"The increase in population has been in about the same ratio as that of the other towns in the county. In contains now about 1500 inhabitants, of which there is a fair sprinkling of Germans."
"The inhabitants are chiefly devoted to agriculture. The farmers generally have large and highly cultivated farms, and are in independent circumstances. Land is held at from twenty-five to fifty dollars per acre, the price varying according to locality and nature of soil. Among the best farms upon the east branch are those of James C. Hatch, John Thompson, D.H. Naramore, Pomeroy Goodrich, Daniel M. Green, William B. Green, A. S. Barnard, A. Morse, and Charles H. Goodrich."

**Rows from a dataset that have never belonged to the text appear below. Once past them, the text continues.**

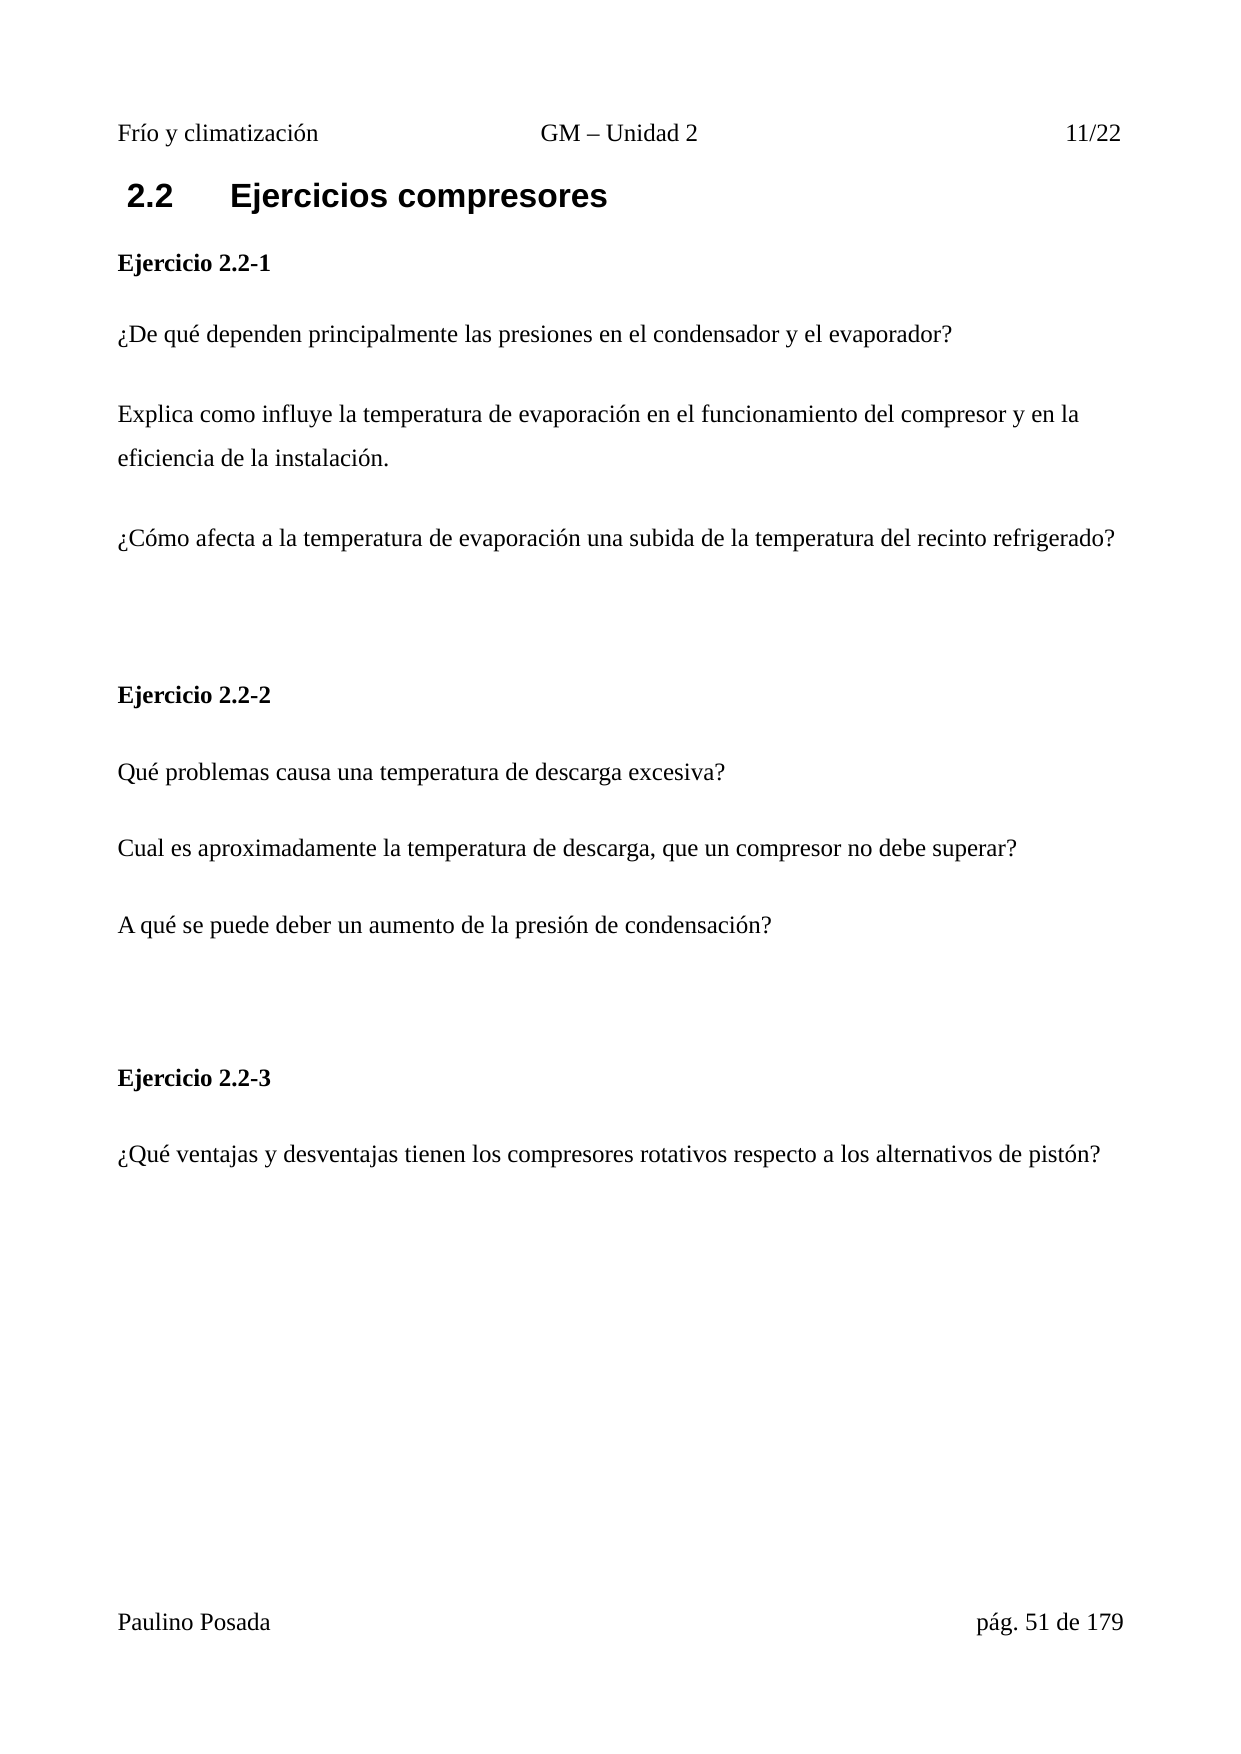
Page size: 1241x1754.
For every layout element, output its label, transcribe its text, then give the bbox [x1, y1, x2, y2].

text Cual es aproximadamente la temperatura de descarga, que un compresor no debe superar? [117, 833, 1123, 862]
text ¿Cómo afecta a la temperatura de evaporación una subida de la temperatura del recinto refrigerado? [117, 523, 1123, 552]
text ¿De qué dependen principalmente las presiones en el condensador y el evaporador? [117, 319, 1123, 348]
text Ejercicio 2.2-3 [117, 1063, 1123, 1091]
text Explica como influye la temperatura de evaporación en el funcionamiento del compresor y en la eficiencia de la instalación. [117, 399, 1123, 471]
text Qué problemas causa una temperatura de descarga excesiva? [117, 757, 1123, 786]
text ¿Qué ventajas y desventajas tienen los compresores rotativos respecto a los alternativos de pistón? [117, 1139, 1123, 1168]
subtitle Ejercicios compresores [117, 176, 1123, 215]
text A qué se puede deber un aumento de la presión de condensación? [117, 910, 1123, 938]
text Ejercicio 2.2-2 [117, 680, 1123, 709]
text Ejercicio 2.2-1 [117, 248, 1123, 277]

"About the middle of May, 1830, Bailey Hobson, weary of the toil of clearing the encumbering forests from the rugged banks of the Ohio river, and animated by the hope of finding a home in the wilderness of the northwest...set out from the sparsely settled county of Orange [Indiana] for the mores sparsely settled section of northern Illinois.
"His resolutions were those of the pioneers of the west. Without arms amounting to more than a jack-knife, for defense, he mounted his horse, and destitute of chart or compass, groped his way, as best he could, through the dense forests and deep ravines, and forded the bridgeless waters that lay in his course...Emerging from the heavy timber country of Indiana, into the prairie wilderness, was an agreeable respite from the dull monotony of the scenery through which he had passed."
He "pushed onward, soon reaching Weed's Grove, since known as Holderman's grove, where he found a settlement of five little huts, occupied by as many families. Here, for the first time in his journey, he made a halt, and explored the Du Page river as far as Walker's grove, near Plainfield. He afterwards explored Fox river as far as Long grove, and finally made a claim six miles from Holderman's and three miles from the main village of the Pottawattomie Indians, on Fox river...
"The family were moved to the claim, and lived in a tent until the cabin was so far completed as to admit of their occupying it." Check back for tales of the Hobson's first year in the settlement.
"Other settlers, whose names have been given soon located in different parts of the town. The Naper settlement extended into this town, and the pioneer reminiscences contains an account of the settlers here, up to the close of the Black Hawk war.
"This town embraces an area of thirty-six square miles, and is bounded by Milton on the north, by Will county on the south, by Downer's grove on the east, and by Naperville on the west. The surface consists chiefly of rolling prairie, interspersed with groves of fine growing timber. This town was formerly called Du Page, a name derived from the river, both forks of which run through it, bu there being a town in Will county of the same name, it was organized in 1850, under the name of Lisle, in honor of the late S. Lisle Smith, of Chicago.
"That part of the village of Naperville which lies in this town includes the county buildings and four churches. The grist mill at Hobson's was among the first established in this part of the county. Brick making is carried on to a considerable extent, and the bricks manufactured are of good quality. The clay requires coarse sand to be worked with it, to give it compactness. At the establishment of Mr. E. M. Carpenter 275,000 were made last year..."
"There are in this town nine school districts, in all of which schools are taught throughout the school year. Teachers of the best ability are usually employed, and rewarded by a fair compensation. The almost universal custom of rotation in the employment of instructors for our schools prevails in this town, the summer term being taught by females, and the winder term by males. The schools are attended by 310 scholars. The fund derived from the sale of the school section was $800. It now amounts to $1,011.66. The amount paid to teachers last year was $820, and the amount expended for repairing and building was $1,830.
"Several stone quarries have been opened in this town, from which stone is obtained for lime burning and for building purposes. The Naperville and Oswego plank road was laid through the central part of this town. The projectors of this road thought to facilitate the communication between Oswego, Naperville and Chicago, and thereby retain the travel which would otherwise be drawn to the railroad which was being built at the same time.
"The road was completed from Chicago to Naperville, but no farther. The project was a failure; the stock was worthless, for people would travel by railroad. The material of which the road was constructed is now being town up and converted to other uses."